At 1 month, the PTSD rate was 30% in the placebo group (6 of 20 patients who returned for follow-up) and 18% (2 of 11 who returned) in the propranolol group. At 3 months, the CAPS scores did not differ. However, the psychophysiologic testing results suggested that propranolol had an impact. None of the 8 propranolol patients who participated, but 6 of the 14 participating placebo patients, were physiologic responders, reported Dr. Pitman and his associates (Biol. Psychiatry 2002;51:189–92).

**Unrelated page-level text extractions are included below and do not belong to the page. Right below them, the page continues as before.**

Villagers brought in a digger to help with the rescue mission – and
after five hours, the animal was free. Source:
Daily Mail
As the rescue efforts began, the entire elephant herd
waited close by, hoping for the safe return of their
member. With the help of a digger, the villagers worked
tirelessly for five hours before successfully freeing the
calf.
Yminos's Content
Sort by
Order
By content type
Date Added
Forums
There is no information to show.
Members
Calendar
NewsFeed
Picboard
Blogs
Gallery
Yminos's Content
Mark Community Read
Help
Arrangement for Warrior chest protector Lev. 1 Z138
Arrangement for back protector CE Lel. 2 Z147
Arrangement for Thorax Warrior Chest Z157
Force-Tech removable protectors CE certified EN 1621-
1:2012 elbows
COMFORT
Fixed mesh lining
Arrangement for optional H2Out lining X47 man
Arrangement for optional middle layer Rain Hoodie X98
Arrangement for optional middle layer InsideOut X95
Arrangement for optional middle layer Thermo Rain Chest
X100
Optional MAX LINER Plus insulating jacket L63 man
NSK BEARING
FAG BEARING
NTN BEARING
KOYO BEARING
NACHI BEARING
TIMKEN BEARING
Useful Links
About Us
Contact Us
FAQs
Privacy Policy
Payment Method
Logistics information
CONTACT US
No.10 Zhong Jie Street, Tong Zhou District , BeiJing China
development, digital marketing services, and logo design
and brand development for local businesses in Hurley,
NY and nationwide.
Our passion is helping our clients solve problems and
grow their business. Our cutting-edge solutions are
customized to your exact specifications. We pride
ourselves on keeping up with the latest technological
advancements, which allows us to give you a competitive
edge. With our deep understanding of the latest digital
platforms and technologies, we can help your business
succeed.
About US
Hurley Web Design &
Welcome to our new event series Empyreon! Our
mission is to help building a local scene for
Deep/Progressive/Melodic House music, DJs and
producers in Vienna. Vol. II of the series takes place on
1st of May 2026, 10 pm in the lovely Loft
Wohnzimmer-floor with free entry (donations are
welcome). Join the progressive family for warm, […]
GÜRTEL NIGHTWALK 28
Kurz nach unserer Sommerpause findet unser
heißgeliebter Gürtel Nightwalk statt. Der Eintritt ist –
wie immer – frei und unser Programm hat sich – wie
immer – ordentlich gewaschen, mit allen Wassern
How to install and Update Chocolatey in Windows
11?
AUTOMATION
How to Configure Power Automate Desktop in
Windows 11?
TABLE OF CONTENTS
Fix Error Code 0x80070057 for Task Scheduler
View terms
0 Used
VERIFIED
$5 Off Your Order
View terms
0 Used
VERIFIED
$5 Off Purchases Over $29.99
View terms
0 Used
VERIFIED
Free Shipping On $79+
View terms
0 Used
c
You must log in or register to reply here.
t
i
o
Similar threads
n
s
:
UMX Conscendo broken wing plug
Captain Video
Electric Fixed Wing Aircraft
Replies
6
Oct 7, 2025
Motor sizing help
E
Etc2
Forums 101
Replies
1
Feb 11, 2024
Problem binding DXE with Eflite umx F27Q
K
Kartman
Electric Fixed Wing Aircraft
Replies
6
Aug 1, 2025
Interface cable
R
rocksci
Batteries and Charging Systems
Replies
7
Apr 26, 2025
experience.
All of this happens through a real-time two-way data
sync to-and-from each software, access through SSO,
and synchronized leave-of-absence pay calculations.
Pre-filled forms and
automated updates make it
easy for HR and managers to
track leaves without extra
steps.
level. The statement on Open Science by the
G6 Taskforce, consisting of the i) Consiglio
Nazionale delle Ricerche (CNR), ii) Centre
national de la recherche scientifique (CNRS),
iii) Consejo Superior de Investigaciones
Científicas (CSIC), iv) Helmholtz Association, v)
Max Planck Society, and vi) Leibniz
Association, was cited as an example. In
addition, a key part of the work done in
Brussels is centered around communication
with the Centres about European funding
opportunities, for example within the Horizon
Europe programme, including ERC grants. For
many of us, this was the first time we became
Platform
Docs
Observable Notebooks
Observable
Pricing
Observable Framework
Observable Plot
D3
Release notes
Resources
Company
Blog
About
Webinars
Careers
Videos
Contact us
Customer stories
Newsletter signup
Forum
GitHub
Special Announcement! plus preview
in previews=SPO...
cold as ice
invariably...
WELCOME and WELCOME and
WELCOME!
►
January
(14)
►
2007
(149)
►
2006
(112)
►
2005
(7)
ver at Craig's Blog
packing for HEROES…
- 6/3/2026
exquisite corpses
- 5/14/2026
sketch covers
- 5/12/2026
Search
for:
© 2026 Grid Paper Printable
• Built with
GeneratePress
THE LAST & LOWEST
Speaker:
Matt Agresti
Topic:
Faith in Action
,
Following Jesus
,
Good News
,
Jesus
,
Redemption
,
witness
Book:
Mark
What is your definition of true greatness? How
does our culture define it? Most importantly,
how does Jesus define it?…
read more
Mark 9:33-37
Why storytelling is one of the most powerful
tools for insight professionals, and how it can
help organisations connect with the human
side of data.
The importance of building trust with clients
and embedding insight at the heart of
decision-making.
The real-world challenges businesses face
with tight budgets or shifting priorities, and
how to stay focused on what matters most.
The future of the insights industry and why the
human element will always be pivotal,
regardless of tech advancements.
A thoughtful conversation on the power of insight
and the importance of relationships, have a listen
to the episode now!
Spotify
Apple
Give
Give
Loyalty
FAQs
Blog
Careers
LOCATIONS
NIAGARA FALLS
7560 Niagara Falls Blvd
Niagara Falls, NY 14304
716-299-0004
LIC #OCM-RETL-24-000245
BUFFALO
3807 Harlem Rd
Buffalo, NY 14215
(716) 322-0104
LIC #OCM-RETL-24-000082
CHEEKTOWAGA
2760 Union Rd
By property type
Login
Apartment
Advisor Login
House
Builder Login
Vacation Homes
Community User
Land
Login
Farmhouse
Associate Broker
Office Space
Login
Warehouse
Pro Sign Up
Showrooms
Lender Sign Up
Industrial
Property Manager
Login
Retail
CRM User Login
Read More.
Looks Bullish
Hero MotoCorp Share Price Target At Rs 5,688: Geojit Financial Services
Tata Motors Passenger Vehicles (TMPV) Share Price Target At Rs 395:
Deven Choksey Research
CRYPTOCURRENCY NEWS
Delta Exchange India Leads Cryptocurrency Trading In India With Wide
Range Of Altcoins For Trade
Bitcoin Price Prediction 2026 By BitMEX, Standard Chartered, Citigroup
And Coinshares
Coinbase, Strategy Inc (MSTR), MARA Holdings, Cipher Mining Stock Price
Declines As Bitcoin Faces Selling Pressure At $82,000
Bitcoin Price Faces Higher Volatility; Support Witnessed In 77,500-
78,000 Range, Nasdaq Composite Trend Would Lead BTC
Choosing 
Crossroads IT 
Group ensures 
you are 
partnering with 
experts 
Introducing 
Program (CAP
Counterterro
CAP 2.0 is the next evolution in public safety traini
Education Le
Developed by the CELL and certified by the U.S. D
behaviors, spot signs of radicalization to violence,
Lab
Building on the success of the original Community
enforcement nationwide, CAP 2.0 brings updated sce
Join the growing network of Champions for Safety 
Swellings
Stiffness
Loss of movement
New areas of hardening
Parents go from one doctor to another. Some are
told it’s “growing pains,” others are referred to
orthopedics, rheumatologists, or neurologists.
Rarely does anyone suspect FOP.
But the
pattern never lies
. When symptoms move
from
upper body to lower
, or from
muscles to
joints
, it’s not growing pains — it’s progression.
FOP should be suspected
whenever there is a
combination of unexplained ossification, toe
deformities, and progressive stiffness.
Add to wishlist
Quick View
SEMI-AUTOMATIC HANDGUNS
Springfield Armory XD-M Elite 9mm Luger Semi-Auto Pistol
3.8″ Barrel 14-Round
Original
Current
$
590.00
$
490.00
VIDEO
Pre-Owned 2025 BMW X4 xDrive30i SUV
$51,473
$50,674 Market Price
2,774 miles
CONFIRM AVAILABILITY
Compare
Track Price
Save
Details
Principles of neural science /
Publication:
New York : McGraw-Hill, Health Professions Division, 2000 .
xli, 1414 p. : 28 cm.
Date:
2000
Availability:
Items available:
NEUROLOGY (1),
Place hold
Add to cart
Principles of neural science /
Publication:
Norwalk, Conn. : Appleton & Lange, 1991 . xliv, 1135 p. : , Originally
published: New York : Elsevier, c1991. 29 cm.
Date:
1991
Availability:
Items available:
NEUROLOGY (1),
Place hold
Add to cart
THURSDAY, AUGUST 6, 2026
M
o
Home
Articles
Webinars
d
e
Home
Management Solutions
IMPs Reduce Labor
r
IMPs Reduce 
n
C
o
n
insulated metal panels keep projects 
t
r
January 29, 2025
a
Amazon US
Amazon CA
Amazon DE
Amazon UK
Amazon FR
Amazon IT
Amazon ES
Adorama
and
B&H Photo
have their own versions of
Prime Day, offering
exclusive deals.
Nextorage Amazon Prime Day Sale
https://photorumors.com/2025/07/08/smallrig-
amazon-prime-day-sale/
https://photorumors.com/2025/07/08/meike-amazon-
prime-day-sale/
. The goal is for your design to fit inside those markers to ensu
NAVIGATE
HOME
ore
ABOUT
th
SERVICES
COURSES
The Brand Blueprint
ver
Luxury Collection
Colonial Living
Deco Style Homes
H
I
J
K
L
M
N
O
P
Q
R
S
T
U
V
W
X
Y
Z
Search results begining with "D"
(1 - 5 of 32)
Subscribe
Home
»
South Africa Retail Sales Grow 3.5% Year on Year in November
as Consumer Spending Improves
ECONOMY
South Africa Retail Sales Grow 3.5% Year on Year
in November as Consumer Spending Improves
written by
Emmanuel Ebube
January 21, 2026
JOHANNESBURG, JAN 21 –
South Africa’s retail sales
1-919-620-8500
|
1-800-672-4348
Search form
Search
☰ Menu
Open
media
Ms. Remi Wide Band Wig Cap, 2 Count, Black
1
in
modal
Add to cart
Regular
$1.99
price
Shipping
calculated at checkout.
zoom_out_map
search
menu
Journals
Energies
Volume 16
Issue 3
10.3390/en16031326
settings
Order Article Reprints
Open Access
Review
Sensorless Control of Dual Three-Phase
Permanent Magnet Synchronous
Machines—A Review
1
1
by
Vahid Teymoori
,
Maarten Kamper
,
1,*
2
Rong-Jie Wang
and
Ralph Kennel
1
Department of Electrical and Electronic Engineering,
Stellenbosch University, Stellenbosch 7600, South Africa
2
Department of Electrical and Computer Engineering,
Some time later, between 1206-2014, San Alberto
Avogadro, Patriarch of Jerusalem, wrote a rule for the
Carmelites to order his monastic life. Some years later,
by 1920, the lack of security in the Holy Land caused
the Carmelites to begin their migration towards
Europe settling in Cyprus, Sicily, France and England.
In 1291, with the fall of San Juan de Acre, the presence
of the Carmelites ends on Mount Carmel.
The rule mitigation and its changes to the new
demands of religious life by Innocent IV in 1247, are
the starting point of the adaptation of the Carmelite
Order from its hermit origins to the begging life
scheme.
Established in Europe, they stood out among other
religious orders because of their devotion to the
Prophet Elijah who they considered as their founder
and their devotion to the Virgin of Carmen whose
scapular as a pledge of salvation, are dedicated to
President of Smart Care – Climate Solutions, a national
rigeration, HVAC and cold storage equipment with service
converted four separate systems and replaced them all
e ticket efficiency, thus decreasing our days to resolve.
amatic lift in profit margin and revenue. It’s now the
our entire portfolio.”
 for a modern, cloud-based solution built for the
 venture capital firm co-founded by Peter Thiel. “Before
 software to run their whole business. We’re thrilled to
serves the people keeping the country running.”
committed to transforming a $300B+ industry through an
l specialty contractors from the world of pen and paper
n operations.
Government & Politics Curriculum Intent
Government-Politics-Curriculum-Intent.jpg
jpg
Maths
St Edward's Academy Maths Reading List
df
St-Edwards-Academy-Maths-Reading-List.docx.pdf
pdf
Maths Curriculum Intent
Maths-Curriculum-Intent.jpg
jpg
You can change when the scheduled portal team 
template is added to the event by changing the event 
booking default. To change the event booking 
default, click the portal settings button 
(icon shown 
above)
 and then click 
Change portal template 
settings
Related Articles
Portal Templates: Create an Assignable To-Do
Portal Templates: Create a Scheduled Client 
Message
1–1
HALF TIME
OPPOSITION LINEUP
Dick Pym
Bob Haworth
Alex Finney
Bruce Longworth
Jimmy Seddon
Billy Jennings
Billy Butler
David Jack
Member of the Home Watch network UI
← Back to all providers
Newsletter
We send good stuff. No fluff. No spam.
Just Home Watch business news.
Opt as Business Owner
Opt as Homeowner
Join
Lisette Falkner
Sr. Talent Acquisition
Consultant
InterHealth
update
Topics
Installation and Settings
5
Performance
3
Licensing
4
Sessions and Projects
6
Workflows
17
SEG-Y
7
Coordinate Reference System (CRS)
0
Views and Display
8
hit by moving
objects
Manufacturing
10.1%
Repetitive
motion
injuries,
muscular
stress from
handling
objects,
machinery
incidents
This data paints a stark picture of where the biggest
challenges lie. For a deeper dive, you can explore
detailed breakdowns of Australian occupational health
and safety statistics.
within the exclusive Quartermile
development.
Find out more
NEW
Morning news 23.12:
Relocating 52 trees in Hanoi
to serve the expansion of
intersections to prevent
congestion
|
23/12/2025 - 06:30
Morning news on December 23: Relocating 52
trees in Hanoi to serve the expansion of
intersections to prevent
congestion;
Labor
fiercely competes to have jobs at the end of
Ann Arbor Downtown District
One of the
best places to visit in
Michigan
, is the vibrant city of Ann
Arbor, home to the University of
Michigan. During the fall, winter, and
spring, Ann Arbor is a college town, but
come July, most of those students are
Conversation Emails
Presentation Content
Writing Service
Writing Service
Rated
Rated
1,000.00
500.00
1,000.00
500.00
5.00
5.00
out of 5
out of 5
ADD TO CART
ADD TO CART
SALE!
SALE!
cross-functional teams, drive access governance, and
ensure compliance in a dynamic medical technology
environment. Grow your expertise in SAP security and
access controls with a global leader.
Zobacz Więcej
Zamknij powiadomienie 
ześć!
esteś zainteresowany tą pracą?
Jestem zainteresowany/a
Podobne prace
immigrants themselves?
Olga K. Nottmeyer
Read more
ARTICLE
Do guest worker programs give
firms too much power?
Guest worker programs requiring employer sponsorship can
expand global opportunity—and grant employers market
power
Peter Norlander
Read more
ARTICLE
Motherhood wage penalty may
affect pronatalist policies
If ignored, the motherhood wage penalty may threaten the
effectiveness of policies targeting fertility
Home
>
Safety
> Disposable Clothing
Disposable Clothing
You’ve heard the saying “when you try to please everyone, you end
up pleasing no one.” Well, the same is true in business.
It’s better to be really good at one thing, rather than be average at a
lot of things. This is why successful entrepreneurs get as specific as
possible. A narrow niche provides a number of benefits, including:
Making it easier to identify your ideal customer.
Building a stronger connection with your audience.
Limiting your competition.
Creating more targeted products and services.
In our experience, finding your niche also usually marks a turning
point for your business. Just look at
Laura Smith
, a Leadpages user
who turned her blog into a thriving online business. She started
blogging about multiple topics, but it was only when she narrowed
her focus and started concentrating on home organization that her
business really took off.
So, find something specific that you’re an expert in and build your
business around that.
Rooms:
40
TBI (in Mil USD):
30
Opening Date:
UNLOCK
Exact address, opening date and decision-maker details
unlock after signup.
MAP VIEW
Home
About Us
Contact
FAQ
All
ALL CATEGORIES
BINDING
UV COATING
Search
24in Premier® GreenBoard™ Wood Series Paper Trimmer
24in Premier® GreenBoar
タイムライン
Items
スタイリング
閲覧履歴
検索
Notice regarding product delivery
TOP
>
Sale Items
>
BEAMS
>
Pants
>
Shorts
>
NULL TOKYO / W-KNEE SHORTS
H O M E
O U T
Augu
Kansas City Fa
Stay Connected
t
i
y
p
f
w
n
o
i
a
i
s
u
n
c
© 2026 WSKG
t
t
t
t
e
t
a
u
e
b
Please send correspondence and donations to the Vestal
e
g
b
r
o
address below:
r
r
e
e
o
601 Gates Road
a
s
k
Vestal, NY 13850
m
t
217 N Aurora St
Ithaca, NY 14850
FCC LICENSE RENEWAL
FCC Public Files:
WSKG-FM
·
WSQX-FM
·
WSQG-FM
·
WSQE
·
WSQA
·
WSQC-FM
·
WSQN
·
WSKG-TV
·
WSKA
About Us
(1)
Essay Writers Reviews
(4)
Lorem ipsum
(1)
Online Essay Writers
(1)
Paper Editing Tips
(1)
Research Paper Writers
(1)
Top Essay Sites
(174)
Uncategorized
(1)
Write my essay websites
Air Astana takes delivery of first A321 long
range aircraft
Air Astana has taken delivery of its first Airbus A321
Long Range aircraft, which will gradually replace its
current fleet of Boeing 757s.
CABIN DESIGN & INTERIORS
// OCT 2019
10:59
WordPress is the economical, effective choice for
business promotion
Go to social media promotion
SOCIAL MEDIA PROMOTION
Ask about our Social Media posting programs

In a second, nonrandomized study of patients treated in the emergency departments of two hospitals in France, 11 patients received propranolol for 7 days (40 mg three times daily), with the first dose administered 2–20 hours after the trauma and with a taper period of 8–12 days; they were compared with 8 patients who refused propranolol but agreed to participate.

PTSD rates, as well as PTSD symptom scores, were higher in the patients who refused the drug (3 of 8) than in patients who took it (1 of 11), reported Guillaume Vaiva, M.D., of the University of Lille (France), and his associates (Biol. Psychiatry 2003;54:947–9).

“The French study showed a significant reduction of PTSD symptoms—we only found a significant trend,” Dr. Pitman said.